Придя в избенку, вымылся и выпарился, надел чистое солдатское нижнее белье – единственную одежду приготовленную на смерть, – выпил полбутылки водки, сел, прислонившись спиной к печи, и ужалил себя в сердце. С маху, наверняка.
Сережка Дронов, возвращавшийся с рыбалки, решил зайти посмотреть, кто это обосновался в мертвом сколько он себя помнит, доме? Дядька Санников, вытянув руки по швам, лежал весь в кровище, на щелястой крышке подполья, а голова его и плечи опирались на обвалившуюся штукатурку глинобитной печи. Сережка подошел, опасливо пнул ногу Никифора. Тот не отреагировал. Сережка с усилием, окончательно уронив тело, вытащил клинок из раны, сполоснул его под ржавым рукомойником и сунул в карман. Пошел на кухню, пошарил в столбцах, отыскал древний, сточенный почти до черенка кухонный нож с деревянной ручкой и воткнул его в рану, на место Жала – он сразу понял как его имя: да, Жало, и никак иначе.
Расследование закончилось быстро. И так все ясно: убийство с последующим самоубийством на почве мести и белой горячки; да и оружие налицо – какая там черту, экспертиза! А Сережка изготовил из картофельного мешка, набитого древесной стружкой, принесенной с колхозной лесопилки, чучело и тренировался на нем в нанесении смертельных ударов, в сердце, в сердце, в шею; в печень, в шею; и снова – в сердце. Он хотел, чтобы, когда наконец придет время напоить Жало живой кровью, удары были наверняка, раз – и капец! Сережке тогда было четырнадцать.
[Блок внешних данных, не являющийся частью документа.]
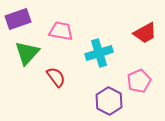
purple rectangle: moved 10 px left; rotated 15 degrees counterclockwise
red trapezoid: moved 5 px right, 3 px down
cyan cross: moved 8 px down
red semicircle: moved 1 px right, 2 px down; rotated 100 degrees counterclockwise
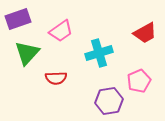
pink trapezoid: rotated 135 degrees clockwise
red semicircle: moved 1 px down; rotated 125 degrees clockwise
purple hexagon: rotated 24 degrees clockwise
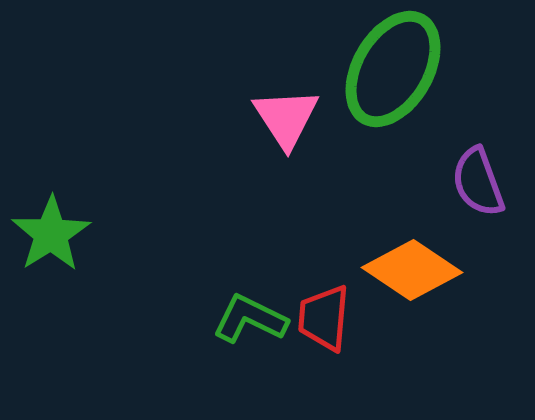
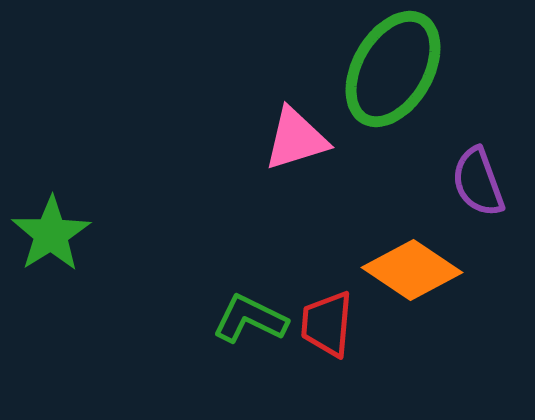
pink triangle: moved 10 px right, 21 px down; rotated 46 degrees clockwise
red trapezoid: moved 3 px right, 6 px down
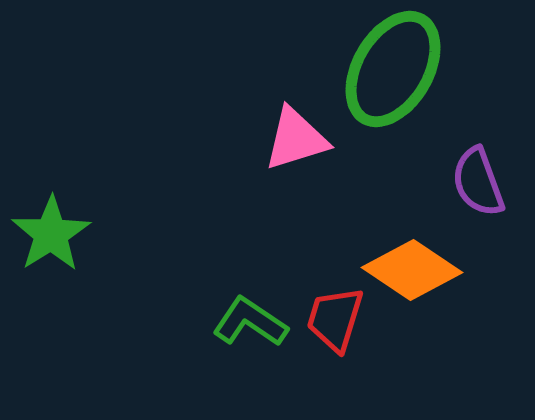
green L-shape: moved 3 px down; rotated 8 degrees clockwise
red trapezoid: moved 8 px right, 5 px up; rotated 12 degrees clockwise
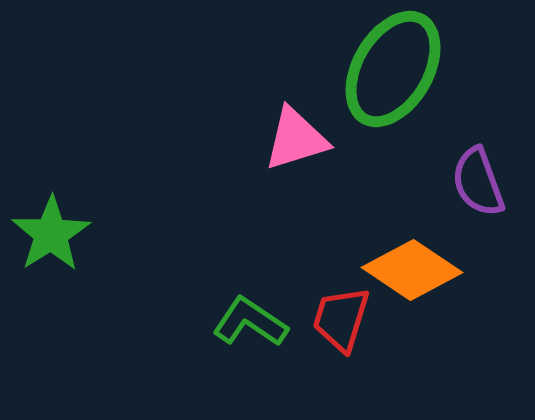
red trapezoid: moved 6 px right
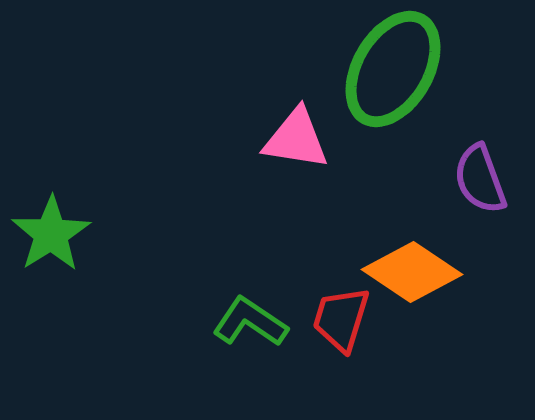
pink triangle: rotated 26 degrees clockwise
purple semicircle: moved 2 px right, 3 px up
orange diamond: moved 2 px down
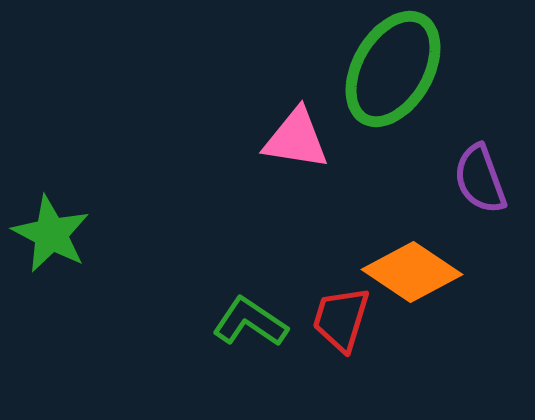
green star: rotated 12 degrees counterclockwise
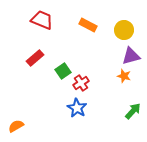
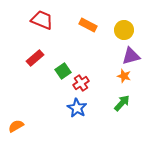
green arrow: moved 11 px left, 8 px up
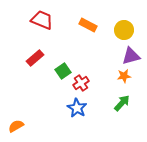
orange star: rotated 24 degrees counterclockwise
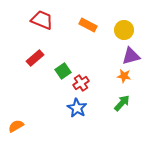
orange star: rotated 16 degrees clockwise
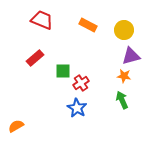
green square: rotated 35 degrees clockwise
green arrow: moved 3 px up; rotated 66 degrees counterclockwise
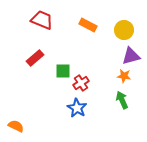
orange semicircle: rotated 56 degrees clockwise
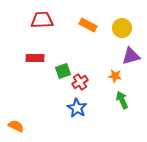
red trapezoid: rotated 25 degrees counterclockwise
yellow circle: moved 2 px left, 2 px up
red rectangle: rotated 42 degrees clockwise
green square: rotated 21 degrees counterclockwise
orange star: moved 9 px left
red cross: moved 1 px left, 1 px up
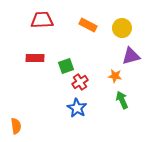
green square: moved 3 px right, 5 px up
orange semicircle: rotated 56 degrees clockwise
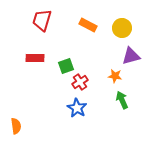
red trapezoid: rotated 70 degrees counterclockwise
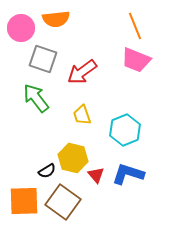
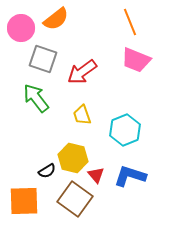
orange semicircle: rotated 32 degrees counterclockwise
orange line: moved 5 px left, 4 px up
blue L-shape: moved 2 px right, 2 px down
brown square: moved 12 px right, 3 px up
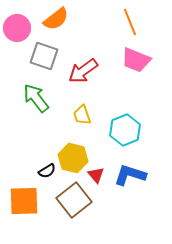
pink circle: moved 4 px left
gray square: moved 1 px right, 3 px up
red arrow: moved 1 px right, 1 px up
blue L-shape: moved 1 px up
brown square: moved 1 px left, 1 px down; rotated 16 degrees clockwise
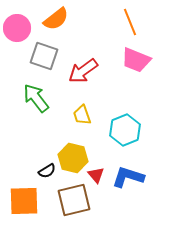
blue L-shape: moved 2 px left, 2 px down
brown square: rotated 24 degrees clockwise
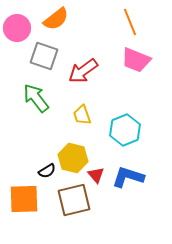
orange square: moved 2 px up
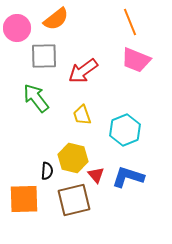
gray square: rotated 20 degrees counterclockwise
black semicircle: rotated 54 degrees counterclockwise
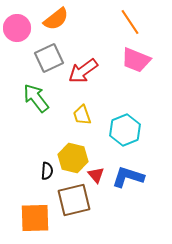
orange line: rotated 12 degrees counterclockwise
gray square: moved 5 px right, 2 px down; rotated 24 degrees counterclockwise
orange square: moved 11 px right, 19 px down
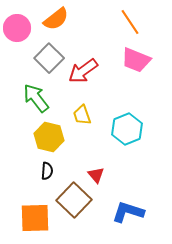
gray square: rotated 20 degrees counterclockwise
cyan hexagon: moved 2 px right, 1 px up
yellow hexagon: moved 24 px left, 21 px up
blue L-shape: moved 35 px down
brown square: rotated 32 degrees counterclockwise
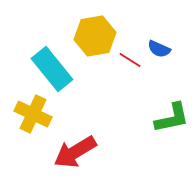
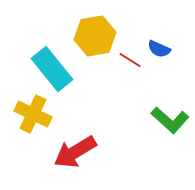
green L-shape: moved 2 px left, 2 px down; rotated 54 degrees clockwise
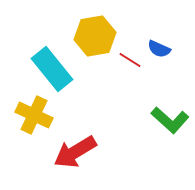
yellow cross: moved 1 px right, 1 px down
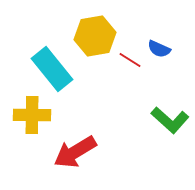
yellow cross: moved 2 px left; rotated 24 degrees counterclockwise
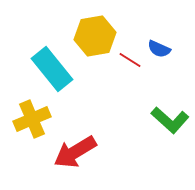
yellow cross: moved 4 px down; rotated 24 degrees counterclockwise
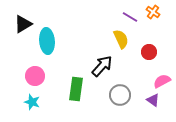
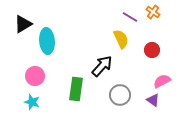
red circle: moved 3 px right, 2 px up
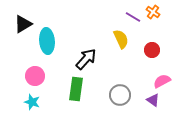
purple line: moved 3 px right
black arrow: moved 16 px left, 7 px up
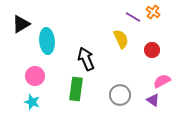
black triangle: moved 2 px left
black arrow: rotated 65 degrees counterclockwise
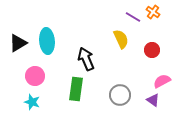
black triangle: moved 3 px left, 19 px down
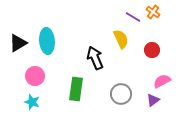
black arrow: moved 9 px right, 1 px up
gray circle: moved 1 px right, 1 px up
purple triangle: rotated 48 degrees clockwise
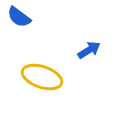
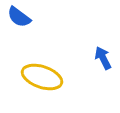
blue arrow: moved 14 px right, 8 px down; rotated 85 degrees counterclockwise
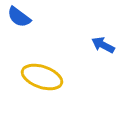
blue arrow: moved 13 px up; rotated 35 degrees counterclockwise
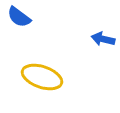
blue arrow: moved 6 px up; rotated 15 degrees counterclockwise
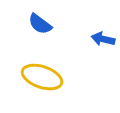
blue semicircle: moved 21 px right, 7 px down
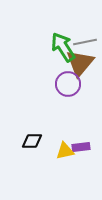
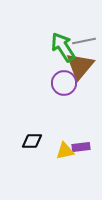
gray line: moved 1 px left, 1 px up
brown triangle: moved 3 px down
purple circle: moved 4 px left, 1 px up
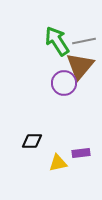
green arrow: moved 6 px left, 6 px up
purple rectangle: moved 6 px down
yellow triangle: moved 7 px left, 12 px down
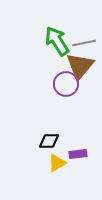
gray line: moved 2 px down
purple circle: moved 2 px right, 1 px down
black diamond: moved 17 px right
purple rectangle: moved 3 px left, 1 px down
yellow triangle: moved 1 px left; rotated 18 degrees counterclockwise
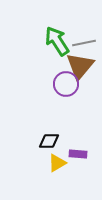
purple rectangle: rotated 12 degrees clockwise
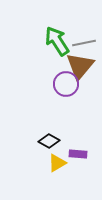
black diamond: rotated 30 degrees clockwise
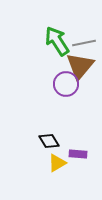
black diamond: rotated 30 degrees clockwise
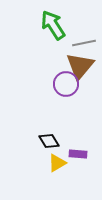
green arrow: moved 4 px left, 16 px up
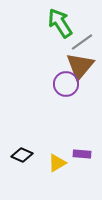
green arrow: moved 7 px right, 2 px up
gray line: moved 2 px left, 1 px up; rotated 25 degrees counterclockwise
black diamond: moved 27 px left, 14 px down; rotated 35 degrees counterclockwise
purple rectangle: moved 4 px right
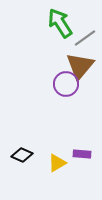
gray line: moved 3 px right, 4 px up
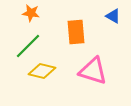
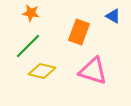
orange rectangle: moved 3 px right; rotated 25 degrees clockwise
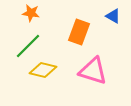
yellow diamond: moved 1 px right, 1 px up
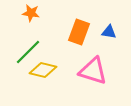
blue triangle: moved 4 px left, 16 px down; rotated 21 degrees counterclockwise
green line: moved 6 px down
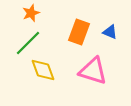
orange star: rotated 30 degrees counterclockwise
blue triangle: moved 1 px right; rotated 14 degrees clockwise
green line: moved 9 px up
yellow diamond: rotated 56 degrees clockwise
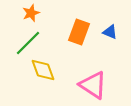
pink triangle: moved 14 px down; rotated 16 degrees clockwise
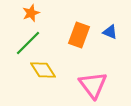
orange rectangle: moved 3 px down
yellow diamond: rotated 12 degrees counterclockwise
pink triangle: rotated 20 degrees clockwise
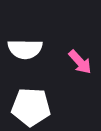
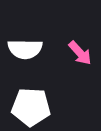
pink arrow: moved 9 px up
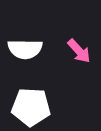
pink arrow: moved 1 px left, 2 px up
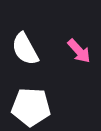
white semicircle: rotated 60 degrees clockwise
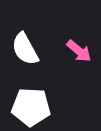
pink arrow: rotated 8 degrees counterclockwise
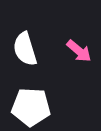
white semicircle: rotated 12 degrees clockwise
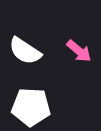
white semicircle: moved 2 px down; rotated 40 degrees counterclockwise
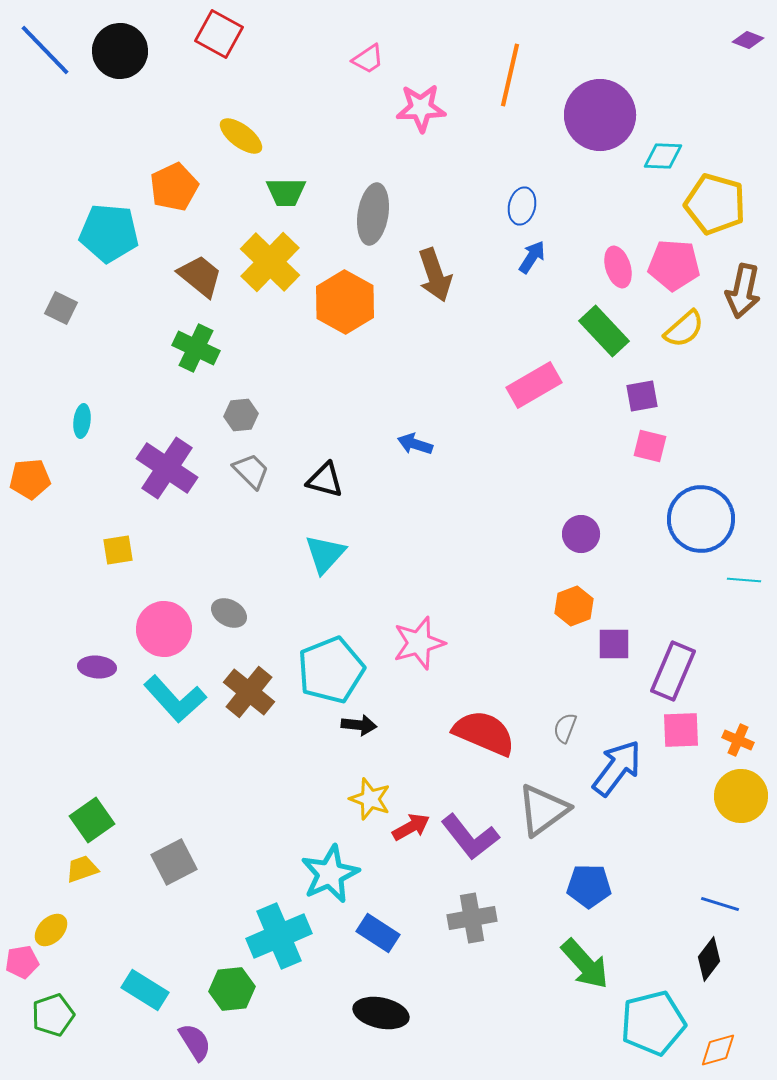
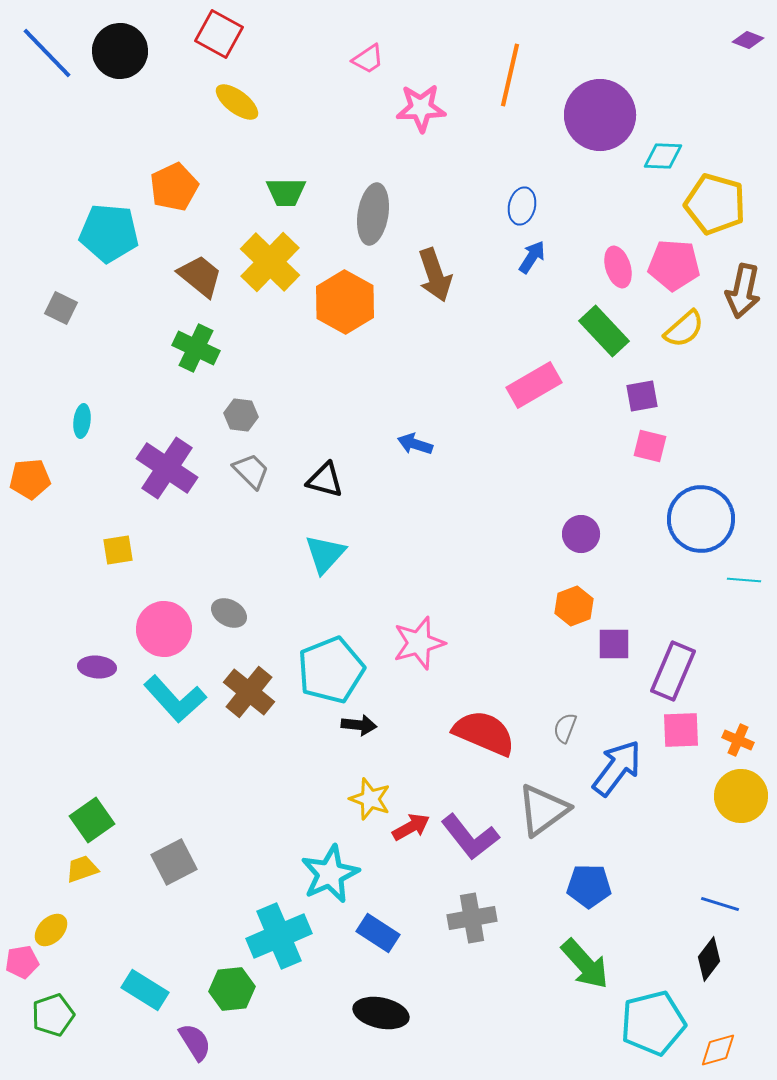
blue line at (45, 50): moved 2 px right, 3 px down
yellow ellipse at (241, 136): moved 4 px left, 34 px up
gray hexagon at (241, 415): rotated 12 degrees clockwise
Избушкой Сережка любовно звал небольшое строение, сколоченное собственноручно из стволиков молодых елочек. Избушка пряталась на высоте трех метров, между разлапистых ветвей елей других, огромных, столетних, – в глубине Старухиного издола. Пашке и Павлухе (именно так: Пашке и Павлухе, а не Пашке и Пашке или, скажем, Павлухе и Павлухе) годков было по шестнадцать, но умом они не переросли и шестилетнего. Они дождались, пока Сережка закончит строить, навесит замок и притащит печку, сделанную из дореволюционного самовара, а потом отобрали ключ, набили морду и помочились на неподвижного, скорчившегося от горя и побоев мальчишку. Ржали притом, как идиоты. Когда Сережка шел домой, он чувствовал, что Жало вибрирует в своем коконе из тряпок, зарытое рядом с матицей – на чердаке. Жало готово было мстить. Сережка тоже.